The GBU-24 Paveway III is a more advanced version of the Paveway II with a
larger tail surface and a more efficient guidance system which permits it to
be used at lower altitudes and at greater distances from the target. The
BLU-109 deep-penetration bomb has a forged casing of hardened steel which
permits it to pierce more six feet of reinforced concrete before exploding.
When dropped on softer targets, theBLU-109 can bury itself deep into the
ground before exploding, destroying its target by sending earthquake-like
shock waves rippling through the ground.
The F-117A canal so carry up to two Mark 61 nuclear weapons, although the
aircraft does not actually have an assigned nuclear mission. For long-range
ferry flights, fuel tanks can be installed in the weapons bays in the place of
bombs. The F-117A has no air-to-air capability, or at least none that has been
announced to the general public. It has no radar, it does not carry an
internal cannon, and is not equipped to carry or launch air-to-air missiles.
The F-117A can in principle launch an infrared homer, provided the missile can
be dropped from an extendable rack so that its seeker could acquire the target
before launch. The F-117A cannot rely on radar for navigation, weapons aiming,
or weapons delivery because the transmission of a radar signal would tend to
give away the location of the aircraft and hence defeat the whole purpose of
stealth. For low-level navigation and weapons-aiming purposes, the F-117
aircraft is provided with forward-looking infrared (FLIR) and downward-looking
infrared (DLIR) systems. Both systems are built by Texas Instruments.
The FLIR is mounted in a recess just ahead of the cockpit front windshield. It
is located in a steerable turret containing a dual field of view sensor. When
not in use, the FLIR is rotated 180 degrees to keep prevent debris damaging
the sensor. The DLIR sensor system is located in a recess mounted underneath
the forward fuselage and to the right of the nose landing gear well. Both the
FLIR and the DLIR recesses are covered by a RAM mesh screen to prevent
unwanted radar reflections from the active elements. The edges of the recesses
are serrated, with fasteners covered with RAM putty. The DLIR is provided with
a bore-sighted laser for illuminating the target for attack by laser-guided
weapons. Together, these systems form the infrared acquisition and designation
system (IRADS).

**Raw data**
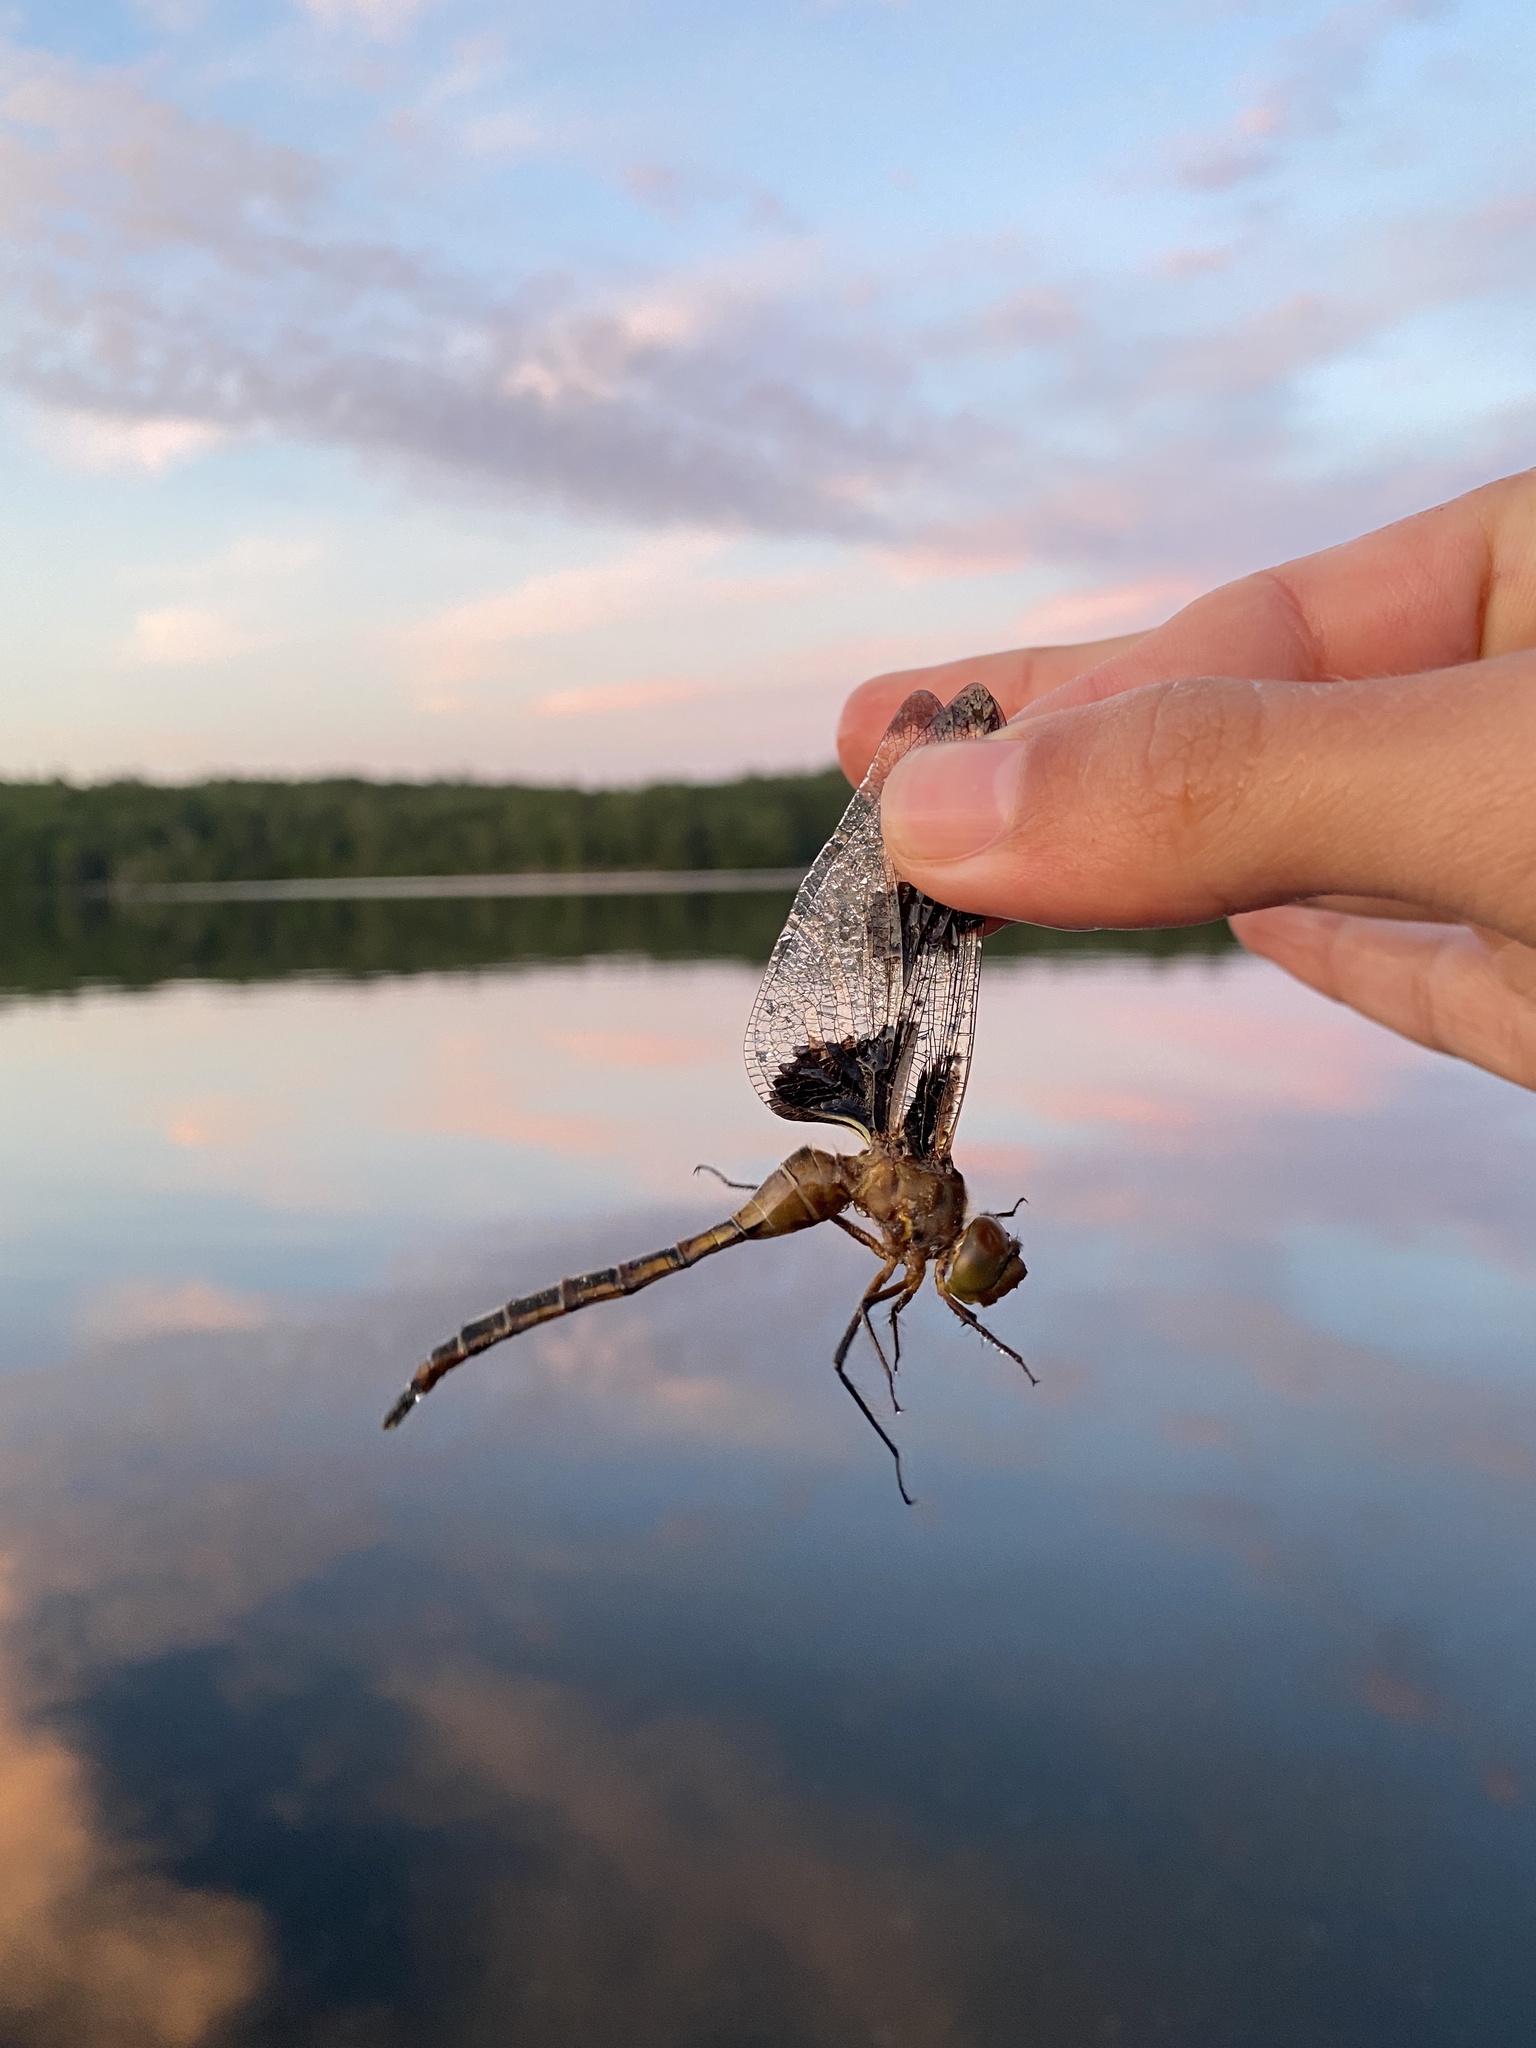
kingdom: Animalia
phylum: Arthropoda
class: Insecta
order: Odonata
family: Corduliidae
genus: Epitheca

--

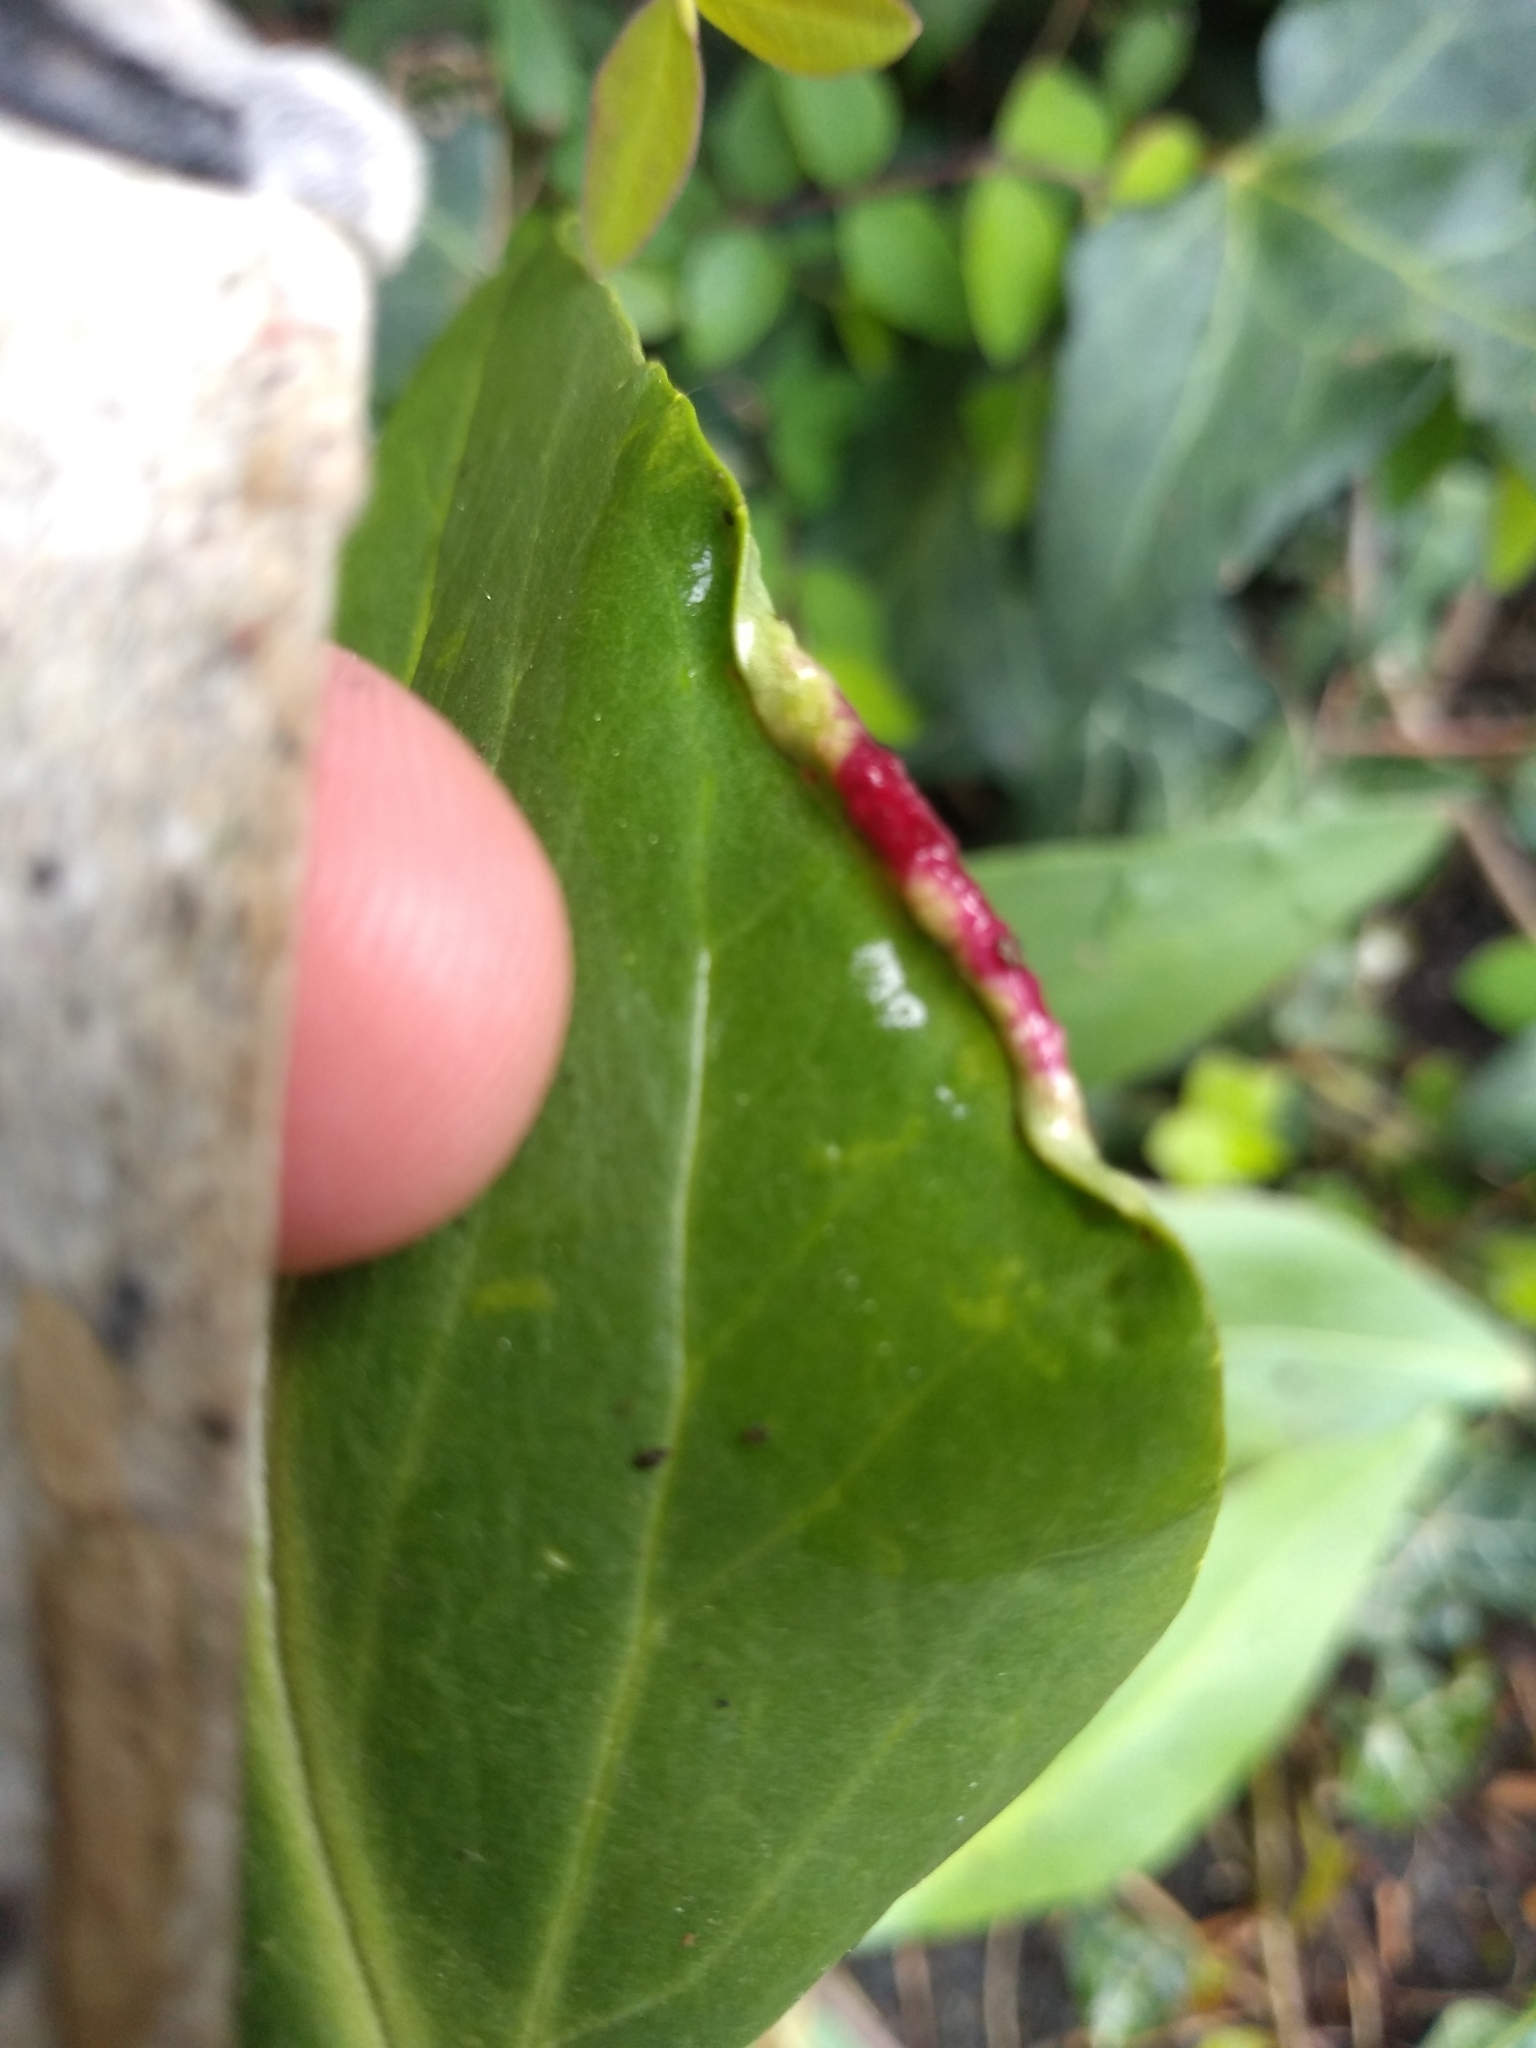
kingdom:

**Exercise A**
In the F-117A passage, copy the text word for word, starting with "When dropped on" and going on through "through the ground.".
**Exercise B**
According to the F-117A passage, which company builds the FLIR and DLIR systems?
**Exercise C**
Pick up the F-117A passage after its last sentence and keep writing.

**Exercise answer A**
When dropped on softer targets, theBLU-109 can bury itself deep into the
ground before exploding, destroying its target by sending earthquake-like
shock waves rippling through the ground.

**Exercise answer B**
Texas Instruments

**Exercise answer C**
The laser is slaved to the IRADS and is an integral part of the infrared
system. The spot size of the laser on the ground is about 12-18 inches, and
the spot is stabilized in position by the IRADS. A highly-accurate Inertial
Navigation System (INS) backs up the sensors. This system uses an
electrostatically-suspended gyro as the primary means of guidance. The INS
guides the aircraft to the immediate target area and points the FLIR’s wide
angle field of view toward the general location of the target. As the aircraft
approaches the target, the pilot monitors the view presented by the FLIR on
the heads-up display screen. When the specific target is identified, the pilot
switches to the narrow view on the FLIR, and locks the screen of the display
onto the target. As the target disappears underneath the aircraft, control is
handed over to the DLIR, which acquires the target and continues to track it.
When the pilot decides to attack, he releases a laser-guided Paveway bomb.
Approximately 7 to 10 seconds before bomb impact, the DLIR's laser is turned
on and illuminates the target, and the bomb homes onto the reflected infrared
laser light reflected from the target. Videotapes from the FLIR/DLIR displays
that have been released to the public By the DOD have shown that the F-117A
flying during a clear night can hit a target only one meter in size from an
altitude of 25,000 feet.
A parachute braking system is provided, since the lack of flaps makes the
landing speed quite high(160 knots, or 185 mph).The braking parachute is
housed behind split doors atop the rear fuselage. The braking chute is
deployed as soon as the nose wheel makes contact with the runway. The
parachute can also double as an emergency antispin device if needed.
An in-flight refueling receptacle is added behind the pilot's cockpit. A
small light is mounted near the receptacle to guide the refueling boom
operator in nighttime refueling operations. Midair refueling is one of the
more difficult aspects of F-117A flight, since it is always done at night and
the F-117A pilot's upward vision is blocked by the canopy so that he cannot
actually see the boom of the refueling aircraft.
The landing gear is of the standard tricycle type, with single wheels and
tires that retract forward. The landing gear doors have serrated edges that
help to reduce the radar cross section. A set of retractable communications
antenna are fitted to the upper fuselage just behind the pilot. These are
deployed during day flights, but are retracted for stealth missions at night.
Detachable radar reflectors can be mounted on the fuselage sides so that local
air traffic control can track the aircraft when it is not in stealth mode.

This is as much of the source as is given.